Let the side of the square be X.
Diagonals of the square = ✔️2 X

Area of equilateral triangle on diagonal = 2✔️3X²/4 ------- (i)
Area of equilateral triangles on side = ✔️3X²/4 ------ (ii)

Now, from (i) and (ii)

Area of an equilateral triangle described on one side of a square is equal to half the area of the equilateral triangle described on one of its diagonals.

Proved

Areas of Similar Triangles

Class X

Theorem

"The ratios of areas of two triangles is equal to the square of the ratio of their corresponding sides".

Solution:-

Given

△ABC ~ △PQR

Therefore,

AB/PQ = BC/QR = CA/RP

To prove that

ar(ABC)/ar(PQR) = (AB/PQ)² = (BC/QR)² = (CA/RP)²

Construction

Draw AM ⫡ BC and PN ⫡ QR

Proof

ar(ABC) = BCxAM/2 ---------------- (i)

ar(PQR) = QRxPN/2 ----------------- (ii)

Now, from (i) and (ii)

ar(ABC)/ar(PQR) = BCxAM/QRxPN ------------ (iii)
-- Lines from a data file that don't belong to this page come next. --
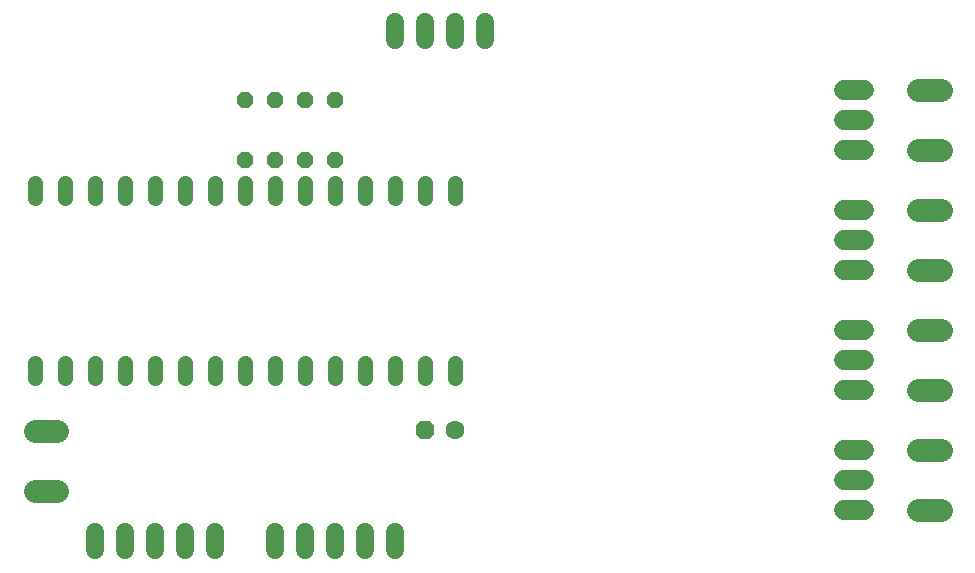
<source format=gbr>
G04 EAGLE Gerber RS-274X export*
G75*
%MOMM*%
%FSLAX34Y34*%
%LPD*%
%INTop Copper*%
%IPPOS*%
%AMOC8*
5,1,8,0,0,1.08239X$1,22.5*%
G01*
%ADD10P,1.732040X8X202.500000*%
%ADD11C,1.600200*%
%ADD12C,1.676400*%
%ADD13P,1.429621X8X292.500000*%
%ADD14C,1.524000*%
%ADD15C,1.930400*%
%ADD16C,1.308000*%


D10*
X368300Y165100D03*
D11*
X393700Y165100D03*
D12*
X723138Y402336D02*
X739902Y402336D01*
X739902Y427736D02*
X723138Y427736D01*
X723138Y453136D02*
X739902Y453136D01*
X739902Y199136D02*
X723138Y199136D01*
X723138Y224536D02*
X739902Y224536D01*
X739902Y249936D02*
X723138Y249936D01*
X723138Y300736D02*
X739902Y300736D01*
X739902Y326136D02*
X723138Y326136D01*
X723138Y351536D02*
X739902Y351536D01*
X739902Y97536D02*
X723138Y97536D01*
X723138Y122936D02*
X739902Y122936D01*
X739902Y148336D02*
X723138Y148336D01*
D13*
X292100Y444500D03*
X292100Y393700D03*
X266700Y444500D03*
X266700Y393700D03*
X215900Y444500D03*
X215900Y393700D03*
X241300Y444500D03*
X241300Y393700D03*
D14*
X342900Y78740D02*
X342900Y63500D01*
X317500Y63500D02*
X317500Y78740D01*
X292100Y78740D02*
X292100Y63500D01*
X266700Y63500D02*
X266700Y78740D01*
X241300Y78740D02*
X241300Y63500D01*
X190500Y63500D02*
X190500Y78740D01*
X165100Y78740D02*
X165100Y63500D01*
X139700Y63500D02*
X139700Y78740D01*
X114300Y78740D02*
X114300Y63500D01*
X88900Y63500D02*
X88900Y78740D01*
D15*
X785368Y402336D02*
X804672Y402336D01*
X804672Y453136D02*
X785368Y453136D01*
X785368Y199136D02*
X804672Y199136D01*
X804672Y249936D02*
X785368Y249936D01*
X785368Y300736D02*
X804672Y300736D01*
X804672Y351536D02*
X785368Y351536D01*
X785368Y97536D02*
X804672Y97536D01*
X804672Y148336D02*
X785368Y148336D01*
X56896Y113792D02*
X37592Y113792D01*
X37592Y164592D02*
X56896Y164592D01*
D16*
X393700Y361760D02*
X393700Y374840D01*
X368300Y374840D02*
X368300Y361760D01*
X342900Y361760D02*
X342900Y374840D01*
X317500Y374840D02*
X317500Y361760D01*
X292100Y361760D02*
X292100Y374840D01*
X266700Y374840D02*
X266700Y361760D01*
X241300Y361760D02*
X241300Y374840D01*
X215900Y374840D02*
X215900Y361760D01*
X190500Y361760D02*
X190500Y374840D01*
X165100Y374840D02*
X165100Y361760D01*
X139700Y361760D02*
X139700Y374840D01*
X114300Y374840D02*
X114300Y361760D01*
X393700Y222440D02*
X393700Y209360D01*
X368300Y209360D02*
X368300Y222440D01*
X342900Y222440D02*
X342900Y209360D01*
X190500Y209360D02*
X190500Y222440D01*
X165100Y222440D02*
X165100Y209360D01*
X139700Y209360D02*
X139700Y222440D01*
X114300Y222440D02*
X114300Y209360D01*
X38100Y209360D02*
X38100Y222440D01*
X38100Y361760D02*
X38100Y374840D01*
X63500Y374840D02*
X63500Y361760D01*
X88900Y361760D02*
X88900Y374840D01*
X63500Y222440D02*
X63500Y209360D01*
X88900Y209360D02*
X88900Y222440D01*
X317500Y222440D02*
X317500Y209360D01*
X215900Y209360D02*
X215900Y222440D01*
X241300Y222440D02*
X241300Y209360D01*
X266700Y209360D02*
X266700Y222440D01*
X292100Y222440D02*
X292100Y209360D01*
D14*
X419100Y495300D02*
X419100Y510540D01*
X393700Y510540D02*
X393700Y495300D01*
X368300Y495300D02*
X368300Y510540D01*
X342900Y510540D02*
X342900Y495300D01*
M02*

</source>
Now, consider in △ABM and △PQN

<B = <Q     (△ABC ~ △PQR)

<M = <N    ( Each 90⁰)

Hence,

△ABM ~ △PQN  (AA similarity)

Therefore,

AM/PN = AB/PQ

Hence,

AM/PN = AB/PQ = BC/QR = CA/RP

Now, from (iii)

ar(ABC)/ar(PQR) = (AB/PQ)² = (BC/QR)² = (CA/RP)² Proved.